I'm like connect-the-dots of drunk. Whiskey, bourbon, vodka, rum, gin. The hidden picture is me faceplanting.
Then she opened the door and pitched the dead squirrel out, yelling "TELL THE OTHERS WHAT YOU SAW"
James and whatshisface bought me drunks. I am drinks.
Was waiting for the adderal to kick in then realized I had been brushing my teeth for eighteen minuites
I chased a girl up a staircase screaming because she had a cardboard cut out of James Dean which, at the time, I believed to my friend being held against his will
You really need to get over the whole "jail" thing. Its really not that bad.
I dont have any paper so I'm writing class notes on my first response direction pregnancy paper. Judging eyes are all around.
He blended the pizza with water and drank the whole thing. He is my hangover hero
He convinced the breakfast vendor to melt twix bars on bacon for me at 4am. He slurred every word. I think I found my prince charming.
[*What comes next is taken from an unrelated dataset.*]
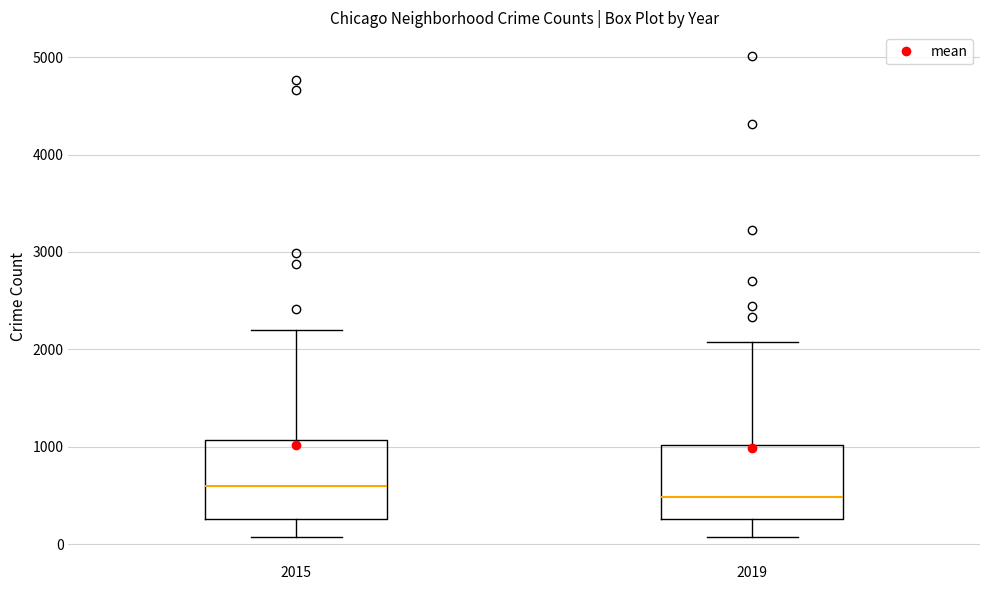

Reading left to right, transcribe this box plot: for each box, give where its median line is, the range the box spans, and where its two whiskers end, as read against the y-axis. The values are not printed on the chart, so give them approximately, as read against the axis.

2015: median 600, box 300 to 1100, whiskers 100 to 2200
2019: median 500, box 300 to 1000, whiskers 100 to 2100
So the guy I hooked up with during welcome week just tried to booty call me from across the lecture hall at 9am. I don't think he gets how this works...
He must be a special kind of stupid to cheat on a women who works at a funeral home. Does he not understand you can get rid of dead bodies easier than most Americans?
His parents came home, and now I'm hiding in a closet; awaiting death at dawn.
You are always hiding in a closet though??
.... I'm on a random couch somewhere in Newark wrapped in a Lightning McQueen blanket
Why can't they just let me be the gorgeous cum dumpster that I know I'm meant to be?
Literally just took 6 shots in the shower..I’ve got this.